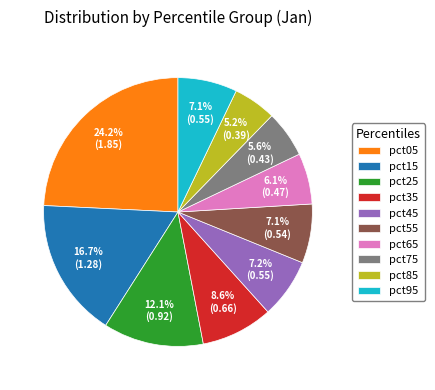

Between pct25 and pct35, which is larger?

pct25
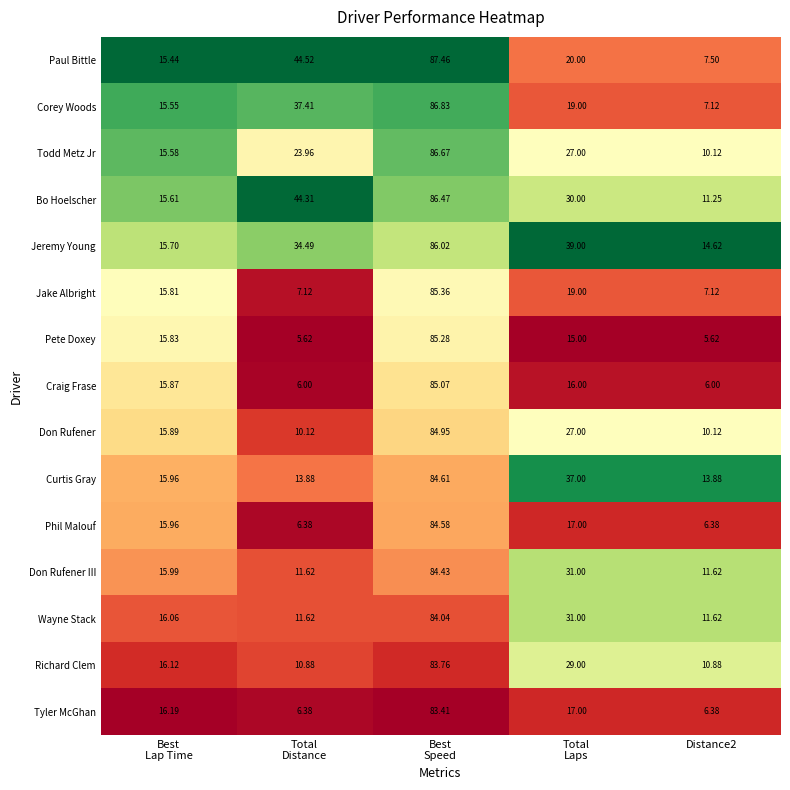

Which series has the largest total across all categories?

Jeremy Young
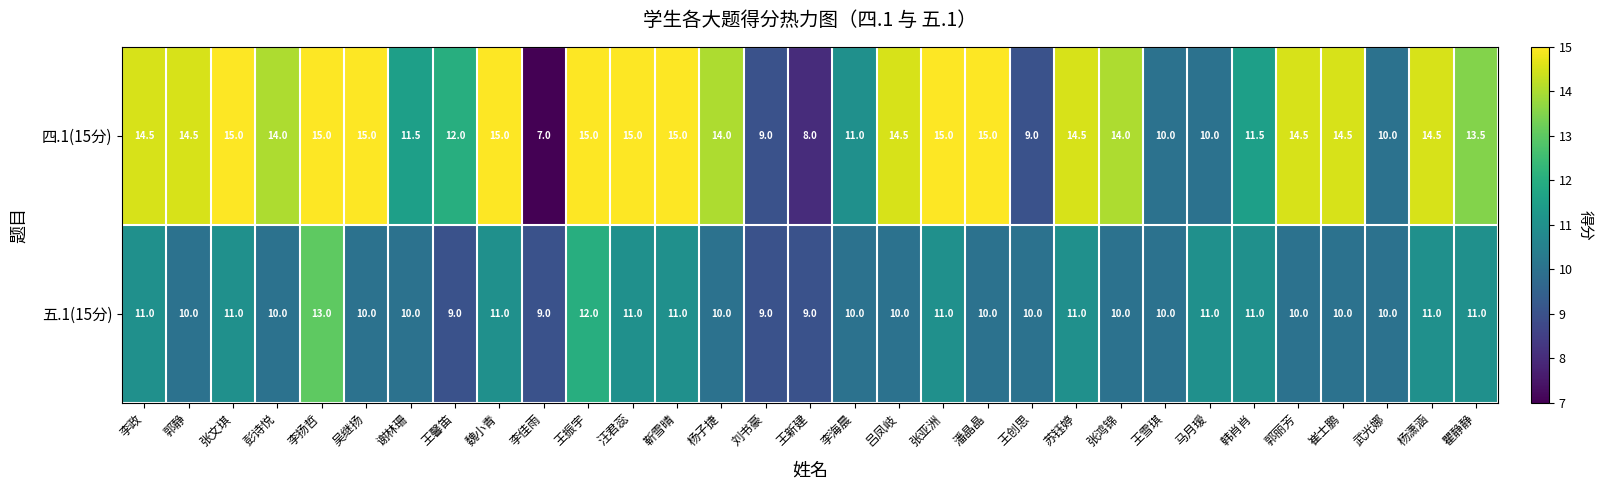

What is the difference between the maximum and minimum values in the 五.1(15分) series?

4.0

┄┄┄┄┄┄

> _DIRECTIONS FOR THIS TASK_:
Copy out the records above word for word, leaving out the pictures.

> _EXERCISE SOLUTION_:
Between pct25 and pct35, which is larger?

pct25

Which series has the largest total across all categories?

Jeremy Young

What is the difference between the maximum and minimum values in the 五.1(15分) series?

4.0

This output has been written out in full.